:: Kutipan Sumber ::
▬▬▬▬▬▬▬▬▬▬

Kalau ditanya paling dekat dengan Papa atau Mama, saya akan dengan mudah menjawab, Mama. Padahal kalau anak perempuan kan biasanya lebih dekat dengan ayah, daripada dengan ibunya, ya? Sebenarnya saya dekat-dekat saja sih dengan Papa, tapi mungkin karena Mama lebih banyak waktu di rumah dan jauh lebih komunikatif dengan anak-anaknya sehingga menjadikan kami bertiga lebih dekat dengan Mama daripada Papa.
Seperti tipikal ayah pada umumnya, Papa cenderung pendiam dan kurang ekspresif. Hampir tidak pernah secara terang-terangan bilang, “Papa sayang kalian…”. Beda dengan Mama, selain “lebih rame” juga ekspresif sekali. Kalau saya kebetulan pulang ke Surabaya, saya sengaja meluangkan waktu untuk ngobrol dengan Papa. Sekadar menanyakan tanaman-tanaman apa saja yang baru, kegiatan apa saja yang dilakukan Papa saat ini, dan koleksi perabotan apa saja yang sudah bertambah. Oh ya, Papa suka bercocok tanam, kadang sering diminta menjadi MC di beberapa resepsi perkawinan, dan beli pernak-pernik ini-itu untuk sekadar dikoleksi.
Waktu kami kecil dulu, Papa adalah orang yang paling sering memberikan hiburan. Membelikan kami kaset lagu, kaset Sanggar Cerita, buku cerita, dan majalah anak-anak. Belum lagi sebelum tidur, Papa selalu menyempatkan untuk mendongeng —selelah apapun beliau— walaupun tokohnya dari kancil ke kancil. Kancil yang dimodifikasilah. Tokoh kancil sering tiba-tiba dimunculkan walau itu di dongeng Cinderella sekalipun ;))
Kebiasaan saya dulu, sebelum tidur, selalu menyisipkan tangan saya diantara bantal dan leher Papa hingga saya tertidur. Nggak tahu kenapa bisa begitu, berasa hangat aja. Hanya Papa yang “tahan” lehernya saya pegangi selama tidur. Anggota keluarga yang lain? Boro-boro. Alasannya sih geli.

▬▬▬▬▬▬▬▬▬▬

:: Permintaan Tertulis 1 ::
Susun ulang paragraf dalam kutipan sumber yang diawali "Waktu kami kecil dulu" menjadi daftar butir ringkas tanpa menghilangkan fakta pokoknya.
:: Permintaan Tertulis 2 ::
Tentukan apakah tiap pernyataan berikut sesuai dengan kutipan sumber, lalu jawab ya atau tidak beserta kutipan persis kata-kata penentunya: (a) Papa kadang diminta menjadi MC di resepsi perkawinan; (b) semua anggota keluarga tahan lehernya dipegangi selama tidur; (c) Papa sering mengungkapkan kasih sayangnya secara terang-terangan.

▬▬▬▬▬▬▬▬▬▬

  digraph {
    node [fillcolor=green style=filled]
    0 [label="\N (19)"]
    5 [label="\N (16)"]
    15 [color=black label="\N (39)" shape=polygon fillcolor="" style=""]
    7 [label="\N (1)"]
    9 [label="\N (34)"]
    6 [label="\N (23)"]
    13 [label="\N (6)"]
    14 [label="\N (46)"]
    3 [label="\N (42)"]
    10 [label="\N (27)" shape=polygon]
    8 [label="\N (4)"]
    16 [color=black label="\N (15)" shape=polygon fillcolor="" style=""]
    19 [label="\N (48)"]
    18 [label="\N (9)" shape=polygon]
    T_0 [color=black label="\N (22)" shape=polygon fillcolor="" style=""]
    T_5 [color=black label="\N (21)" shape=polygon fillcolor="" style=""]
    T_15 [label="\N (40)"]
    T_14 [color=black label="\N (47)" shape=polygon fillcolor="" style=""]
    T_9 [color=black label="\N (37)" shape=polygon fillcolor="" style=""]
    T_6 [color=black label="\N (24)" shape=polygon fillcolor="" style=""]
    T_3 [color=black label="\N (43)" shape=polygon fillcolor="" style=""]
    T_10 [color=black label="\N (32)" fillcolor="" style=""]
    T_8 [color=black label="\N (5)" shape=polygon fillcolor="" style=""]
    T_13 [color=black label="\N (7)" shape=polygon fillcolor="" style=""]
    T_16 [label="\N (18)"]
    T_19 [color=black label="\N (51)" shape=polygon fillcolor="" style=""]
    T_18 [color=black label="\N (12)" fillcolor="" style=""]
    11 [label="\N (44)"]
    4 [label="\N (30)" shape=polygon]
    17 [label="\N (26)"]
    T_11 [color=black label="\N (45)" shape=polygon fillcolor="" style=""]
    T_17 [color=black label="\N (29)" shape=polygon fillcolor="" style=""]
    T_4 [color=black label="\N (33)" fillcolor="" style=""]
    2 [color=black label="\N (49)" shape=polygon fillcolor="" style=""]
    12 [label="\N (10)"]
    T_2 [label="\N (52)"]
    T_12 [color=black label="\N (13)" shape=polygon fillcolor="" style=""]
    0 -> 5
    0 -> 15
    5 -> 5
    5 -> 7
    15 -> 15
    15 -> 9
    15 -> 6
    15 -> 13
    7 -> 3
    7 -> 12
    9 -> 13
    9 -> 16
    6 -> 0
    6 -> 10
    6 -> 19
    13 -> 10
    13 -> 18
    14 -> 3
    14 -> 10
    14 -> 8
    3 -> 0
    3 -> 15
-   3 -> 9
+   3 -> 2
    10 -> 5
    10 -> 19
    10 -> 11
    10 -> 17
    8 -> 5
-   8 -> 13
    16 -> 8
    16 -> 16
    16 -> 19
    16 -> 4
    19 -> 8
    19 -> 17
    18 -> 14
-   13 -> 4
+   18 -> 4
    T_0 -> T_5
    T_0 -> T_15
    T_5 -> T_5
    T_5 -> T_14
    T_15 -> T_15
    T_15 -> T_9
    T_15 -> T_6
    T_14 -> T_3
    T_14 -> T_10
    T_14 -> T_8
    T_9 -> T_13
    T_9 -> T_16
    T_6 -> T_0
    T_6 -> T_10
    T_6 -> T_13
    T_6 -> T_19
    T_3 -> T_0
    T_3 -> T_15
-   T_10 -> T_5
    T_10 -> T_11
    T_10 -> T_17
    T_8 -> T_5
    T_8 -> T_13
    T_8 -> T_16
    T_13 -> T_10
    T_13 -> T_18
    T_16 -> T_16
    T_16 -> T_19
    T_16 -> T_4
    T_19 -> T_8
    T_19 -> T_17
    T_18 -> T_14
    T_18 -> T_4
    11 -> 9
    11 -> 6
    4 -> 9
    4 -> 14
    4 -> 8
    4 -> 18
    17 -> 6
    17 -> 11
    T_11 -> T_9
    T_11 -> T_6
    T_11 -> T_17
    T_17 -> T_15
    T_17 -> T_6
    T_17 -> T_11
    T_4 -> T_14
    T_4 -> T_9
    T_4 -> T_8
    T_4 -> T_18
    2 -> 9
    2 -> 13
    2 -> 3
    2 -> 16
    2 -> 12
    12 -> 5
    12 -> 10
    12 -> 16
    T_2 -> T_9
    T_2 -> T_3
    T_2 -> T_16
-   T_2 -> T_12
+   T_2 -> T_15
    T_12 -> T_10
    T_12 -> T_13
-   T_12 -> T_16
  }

▬▬▬▬▬▬▬▬▬▬

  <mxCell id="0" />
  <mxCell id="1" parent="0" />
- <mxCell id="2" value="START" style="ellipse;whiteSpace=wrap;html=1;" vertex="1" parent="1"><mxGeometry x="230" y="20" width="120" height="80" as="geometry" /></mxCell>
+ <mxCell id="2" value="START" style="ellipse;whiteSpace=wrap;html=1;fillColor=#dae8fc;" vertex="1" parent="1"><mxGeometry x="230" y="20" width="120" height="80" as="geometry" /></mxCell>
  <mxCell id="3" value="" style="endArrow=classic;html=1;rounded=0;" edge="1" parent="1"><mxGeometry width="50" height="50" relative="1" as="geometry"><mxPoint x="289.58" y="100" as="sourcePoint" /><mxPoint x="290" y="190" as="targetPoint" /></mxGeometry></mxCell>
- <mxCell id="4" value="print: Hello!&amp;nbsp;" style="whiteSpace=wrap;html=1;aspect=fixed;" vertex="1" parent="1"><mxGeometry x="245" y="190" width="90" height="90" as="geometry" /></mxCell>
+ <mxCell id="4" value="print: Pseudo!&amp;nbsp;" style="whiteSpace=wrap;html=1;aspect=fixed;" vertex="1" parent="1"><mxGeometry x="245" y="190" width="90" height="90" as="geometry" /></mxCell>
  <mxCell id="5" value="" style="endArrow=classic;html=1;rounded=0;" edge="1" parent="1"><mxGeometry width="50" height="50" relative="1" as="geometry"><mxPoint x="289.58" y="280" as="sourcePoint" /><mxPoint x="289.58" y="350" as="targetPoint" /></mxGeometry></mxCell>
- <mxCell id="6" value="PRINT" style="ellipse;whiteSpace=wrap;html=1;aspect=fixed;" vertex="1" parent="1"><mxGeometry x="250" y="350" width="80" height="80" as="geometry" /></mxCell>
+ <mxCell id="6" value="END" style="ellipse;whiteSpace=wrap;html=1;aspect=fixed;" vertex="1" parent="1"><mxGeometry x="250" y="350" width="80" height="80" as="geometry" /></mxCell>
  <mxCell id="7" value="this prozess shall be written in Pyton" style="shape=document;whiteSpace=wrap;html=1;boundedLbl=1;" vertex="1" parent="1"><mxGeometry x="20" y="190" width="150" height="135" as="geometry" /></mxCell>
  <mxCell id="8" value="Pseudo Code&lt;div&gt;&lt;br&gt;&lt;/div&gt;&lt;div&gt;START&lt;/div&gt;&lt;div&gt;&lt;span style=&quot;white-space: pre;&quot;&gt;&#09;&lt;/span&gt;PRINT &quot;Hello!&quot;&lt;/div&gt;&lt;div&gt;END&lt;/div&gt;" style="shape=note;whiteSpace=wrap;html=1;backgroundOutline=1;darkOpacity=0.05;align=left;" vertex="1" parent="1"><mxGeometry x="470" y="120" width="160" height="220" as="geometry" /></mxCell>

▬▬▬▬▬▬▬▬▬▬

:: Jawaban Lengkap 1 ::
- Saat anak-anaknya masih kecil, Papa adalah orang yang paling sering memberikan hiburan.
- Papa membelikan kaset lagu, kaset Sanggar Cerita, buku cerita, dan majalah anak-anak.
- Sebelum tidur, Papa selalu menyempatkan diri mendongeng, selelah apa pun beliau.
- Tokoh dongengnya hampir selalu kancil yang dimodifikasi, bahkan dimunculkan dalam dongeng Cinderella.

:: Jawaban Lengkap 2 ::
(a) Ya: "kadang sering diminta menjadi MC di beberapa resepsi perkawinan".
(b) Tidak: "Hanya Papa yang “tahan” lehernya saya pegangi selama tidur."
(c) Tidak: "Hampir tidak pernah secara terang-terangan bilang, “Papa sayang kalian…”."